道旁大鍋滾水,血沫翻卷,死人肉香四溢,痛殺活人。
如此絕地,北風不渡的江南地界,竟又史無前例地下了暴雪。
前所未有的寒冬。
大雪紛飛,卻有一輪夕陽在天。滾滾雪塊飛沙裡,唐東遊和幾個士兵互相撐拄着遍街敲鑼,舉着火把大聲叫道:“鄉親們,大夥起來活動活動,和我一塊去州府領粥吃去。粥就要熬開了,知道大夥多久不吃白米,使君和将軍叫我來喊人哪!站起來别躺下,躺下人就真的不成啦……”
他們的腳步一深一淺,把潮州的大街小巷串了個遍,卻沒有一個回聲。房屋的茅草木材已經被拆煮殆盡,每走一步都能瞧見橫七豎八躺倒的人。他們似乎陷入沉眠,臉皮紫青,嘴唇紫紅,笑容酣然,如醉如生。
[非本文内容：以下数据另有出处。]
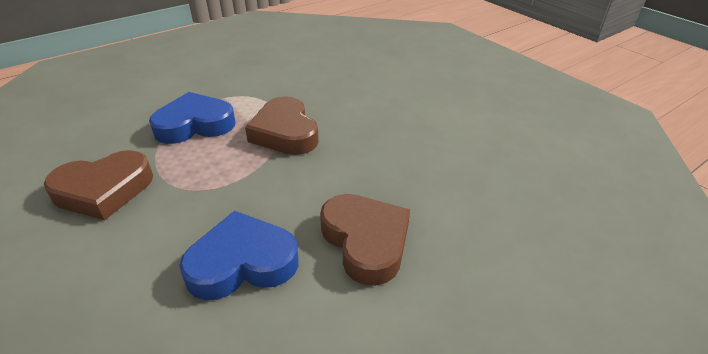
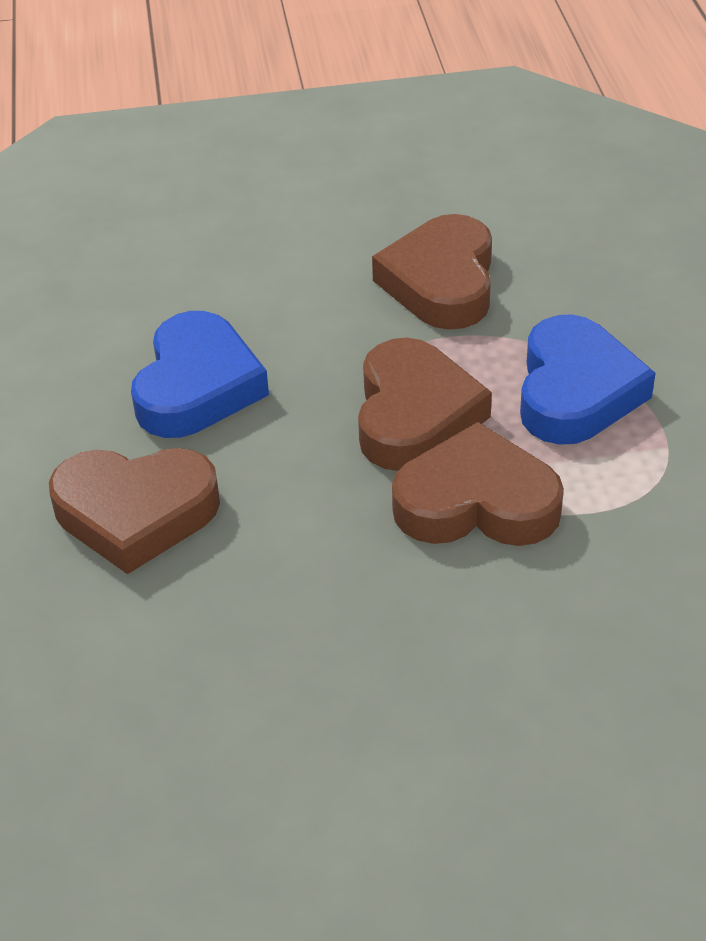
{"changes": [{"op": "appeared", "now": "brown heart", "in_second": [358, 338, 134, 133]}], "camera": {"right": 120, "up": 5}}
冷風凍壞了唐東遊的鼻子,也凍住了遍野屍臭,原本腥膻腐爛的味道充盈鼻腔,他卻隻覺香氣撲鼻。
如同佛經玉女口含的檀香、身散的優缽羅香,馨香滿世,滿空飛雪如滿空天花,是佛的大慈悲大普渡到了。
去吧。不知哪門子的狗屁佛祖在天頌道。若在餓鬼天上世人普獲安隐。一切衆生無淫怒癡。